(Required work): Scan the entries below and tally the lines that include "headphones". Return nothing but the tally.

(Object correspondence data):

··········

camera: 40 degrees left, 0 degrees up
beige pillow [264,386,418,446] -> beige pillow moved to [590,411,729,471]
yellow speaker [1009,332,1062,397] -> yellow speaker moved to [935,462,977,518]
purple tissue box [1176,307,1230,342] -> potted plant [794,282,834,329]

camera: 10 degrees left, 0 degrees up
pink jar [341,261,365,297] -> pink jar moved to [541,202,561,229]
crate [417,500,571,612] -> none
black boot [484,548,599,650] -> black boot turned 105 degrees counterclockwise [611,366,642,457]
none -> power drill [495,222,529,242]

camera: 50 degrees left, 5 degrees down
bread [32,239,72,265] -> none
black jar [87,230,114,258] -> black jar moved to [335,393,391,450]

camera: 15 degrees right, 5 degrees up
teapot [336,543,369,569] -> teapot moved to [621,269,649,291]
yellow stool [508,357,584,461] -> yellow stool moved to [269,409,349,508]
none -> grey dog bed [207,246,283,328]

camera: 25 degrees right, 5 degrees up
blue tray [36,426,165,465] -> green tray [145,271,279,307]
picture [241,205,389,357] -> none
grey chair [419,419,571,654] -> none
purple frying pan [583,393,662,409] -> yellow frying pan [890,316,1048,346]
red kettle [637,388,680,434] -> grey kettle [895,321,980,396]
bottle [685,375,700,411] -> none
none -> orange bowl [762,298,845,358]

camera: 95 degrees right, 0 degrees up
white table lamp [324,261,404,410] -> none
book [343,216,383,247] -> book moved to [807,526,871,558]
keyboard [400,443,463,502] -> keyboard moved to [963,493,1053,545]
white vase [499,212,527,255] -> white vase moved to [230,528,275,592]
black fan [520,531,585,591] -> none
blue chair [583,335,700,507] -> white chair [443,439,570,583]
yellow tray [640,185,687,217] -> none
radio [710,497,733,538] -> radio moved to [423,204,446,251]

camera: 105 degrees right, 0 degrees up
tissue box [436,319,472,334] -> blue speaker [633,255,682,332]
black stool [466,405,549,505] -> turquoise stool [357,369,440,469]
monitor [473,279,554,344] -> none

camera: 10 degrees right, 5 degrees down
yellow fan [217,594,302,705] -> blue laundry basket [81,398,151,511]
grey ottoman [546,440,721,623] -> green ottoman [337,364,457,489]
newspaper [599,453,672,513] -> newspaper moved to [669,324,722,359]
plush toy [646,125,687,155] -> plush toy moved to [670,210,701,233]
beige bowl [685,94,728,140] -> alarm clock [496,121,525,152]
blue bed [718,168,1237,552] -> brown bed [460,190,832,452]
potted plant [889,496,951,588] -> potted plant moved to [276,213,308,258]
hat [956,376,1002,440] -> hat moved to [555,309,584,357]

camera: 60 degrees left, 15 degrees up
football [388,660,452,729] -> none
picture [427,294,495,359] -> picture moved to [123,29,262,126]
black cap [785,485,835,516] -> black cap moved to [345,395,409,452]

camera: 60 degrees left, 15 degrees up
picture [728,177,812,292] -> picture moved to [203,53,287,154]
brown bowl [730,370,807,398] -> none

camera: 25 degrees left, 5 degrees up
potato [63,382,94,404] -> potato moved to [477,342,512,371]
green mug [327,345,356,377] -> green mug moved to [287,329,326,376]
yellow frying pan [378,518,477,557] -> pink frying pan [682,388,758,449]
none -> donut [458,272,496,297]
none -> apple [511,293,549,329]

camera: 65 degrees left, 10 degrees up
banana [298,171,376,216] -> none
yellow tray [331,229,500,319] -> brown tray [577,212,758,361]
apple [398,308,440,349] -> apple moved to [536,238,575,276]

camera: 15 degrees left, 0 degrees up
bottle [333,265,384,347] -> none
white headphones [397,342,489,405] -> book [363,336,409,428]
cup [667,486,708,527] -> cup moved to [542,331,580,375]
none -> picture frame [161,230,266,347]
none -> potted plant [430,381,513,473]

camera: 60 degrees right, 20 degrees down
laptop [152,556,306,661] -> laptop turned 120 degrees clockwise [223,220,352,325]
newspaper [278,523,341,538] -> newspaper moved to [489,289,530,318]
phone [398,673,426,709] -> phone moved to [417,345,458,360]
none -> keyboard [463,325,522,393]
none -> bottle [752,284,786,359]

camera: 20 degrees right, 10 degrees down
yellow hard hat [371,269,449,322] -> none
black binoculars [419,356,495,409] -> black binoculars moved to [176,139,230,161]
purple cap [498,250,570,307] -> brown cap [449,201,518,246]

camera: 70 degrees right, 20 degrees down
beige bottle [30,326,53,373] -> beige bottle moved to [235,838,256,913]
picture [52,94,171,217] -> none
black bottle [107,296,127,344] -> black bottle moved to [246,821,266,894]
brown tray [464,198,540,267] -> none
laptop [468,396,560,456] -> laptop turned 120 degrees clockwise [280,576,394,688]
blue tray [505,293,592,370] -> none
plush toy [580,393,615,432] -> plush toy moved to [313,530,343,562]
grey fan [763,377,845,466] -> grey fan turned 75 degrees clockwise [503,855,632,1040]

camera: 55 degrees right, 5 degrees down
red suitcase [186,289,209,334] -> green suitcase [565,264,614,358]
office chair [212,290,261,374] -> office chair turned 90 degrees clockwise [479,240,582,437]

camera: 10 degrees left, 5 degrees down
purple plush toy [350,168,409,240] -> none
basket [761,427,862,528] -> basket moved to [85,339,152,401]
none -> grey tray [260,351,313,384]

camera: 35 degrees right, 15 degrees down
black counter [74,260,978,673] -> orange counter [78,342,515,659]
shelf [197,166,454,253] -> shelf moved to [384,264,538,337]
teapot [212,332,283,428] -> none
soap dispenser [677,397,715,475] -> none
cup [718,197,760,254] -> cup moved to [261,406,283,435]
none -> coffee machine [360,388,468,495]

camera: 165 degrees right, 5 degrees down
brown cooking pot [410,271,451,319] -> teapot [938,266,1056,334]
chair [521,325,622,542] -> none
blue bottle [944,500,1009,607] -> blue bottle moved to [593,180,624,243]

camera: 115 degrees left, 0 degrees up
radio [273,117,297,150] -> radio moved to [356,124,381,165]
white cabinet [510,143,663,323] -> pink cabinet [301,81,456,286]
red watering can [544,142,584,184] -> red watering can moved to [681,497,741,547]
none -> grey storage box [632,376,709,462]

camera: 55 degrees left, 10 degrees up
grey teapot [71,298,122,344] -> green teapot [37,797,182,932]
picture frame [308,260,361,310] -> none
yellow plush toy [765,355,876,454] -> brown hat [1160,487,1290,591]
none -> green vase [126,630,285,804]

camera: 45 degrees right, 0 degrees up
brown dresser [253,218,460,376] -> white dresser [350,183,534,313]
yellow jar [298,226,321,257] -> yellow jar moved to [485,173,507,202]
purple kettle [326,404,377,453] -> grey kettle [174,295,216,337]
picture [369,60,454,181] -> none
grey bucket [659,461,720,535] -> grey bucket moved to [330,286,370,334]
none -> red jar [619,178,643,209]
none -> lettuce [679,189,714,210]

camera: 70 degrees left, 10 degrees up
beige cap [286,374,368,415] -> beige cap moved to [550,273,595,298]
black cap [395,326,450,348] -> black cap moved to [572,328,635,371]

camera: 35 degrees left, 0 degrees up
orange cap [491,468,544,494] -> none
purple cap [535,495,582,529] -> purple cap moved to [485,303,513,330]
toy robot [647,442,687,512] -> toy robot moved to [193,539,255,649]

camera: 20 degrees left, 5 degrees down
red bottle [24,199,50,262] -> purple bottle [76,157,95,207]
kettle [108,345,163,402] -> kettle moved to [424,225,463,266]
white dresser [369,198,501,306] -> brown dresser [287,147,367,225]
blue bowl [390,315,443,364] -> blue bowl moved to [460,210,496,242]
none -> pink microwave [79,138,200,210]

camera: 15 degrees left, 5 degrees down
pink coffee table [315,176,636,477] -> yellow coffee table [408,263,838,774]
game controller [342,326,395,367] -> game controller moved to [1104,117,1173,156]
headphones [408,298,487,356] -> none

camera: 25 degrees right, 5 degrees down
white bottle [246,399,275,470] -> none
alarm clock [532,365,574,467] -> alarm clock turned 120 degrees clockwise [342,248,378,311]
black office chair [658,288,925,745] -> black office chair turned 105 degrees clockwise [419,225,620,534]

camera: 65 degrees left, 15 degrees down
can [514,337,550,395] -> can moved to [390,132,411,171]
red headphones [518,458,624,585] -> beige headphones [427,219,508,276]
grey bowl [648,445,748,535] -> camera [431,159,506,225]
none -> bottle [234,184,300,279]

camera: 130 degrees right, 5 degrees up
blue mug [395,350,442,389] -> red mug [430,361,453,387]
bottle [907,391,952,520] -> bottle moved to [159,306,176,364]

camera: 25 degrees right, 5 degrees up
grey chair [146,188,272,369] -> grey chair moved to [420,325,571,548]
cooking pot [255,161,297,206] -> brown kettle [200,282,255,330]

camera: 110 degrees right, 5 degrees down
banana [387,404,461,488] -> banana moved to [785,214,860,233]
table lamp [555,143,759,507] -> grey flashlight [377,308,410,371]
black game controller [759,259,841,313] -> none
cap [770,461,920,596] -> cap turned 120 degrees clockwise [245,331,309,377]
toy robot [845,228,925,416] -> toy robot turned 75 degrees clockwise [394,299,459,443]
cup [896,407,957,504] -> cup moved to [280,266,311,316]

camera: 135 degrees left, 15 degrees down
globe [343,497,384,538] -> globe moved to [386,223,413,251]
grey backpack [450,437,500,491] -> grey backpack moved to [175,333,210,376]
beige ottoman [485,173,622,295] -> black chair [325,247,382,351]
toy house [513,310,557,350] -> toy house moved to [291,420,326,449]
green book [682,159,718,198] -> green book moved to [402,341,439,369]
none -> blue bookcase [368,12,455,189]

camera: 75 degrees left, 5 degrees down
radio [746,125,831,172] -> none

··········

(Task response): 3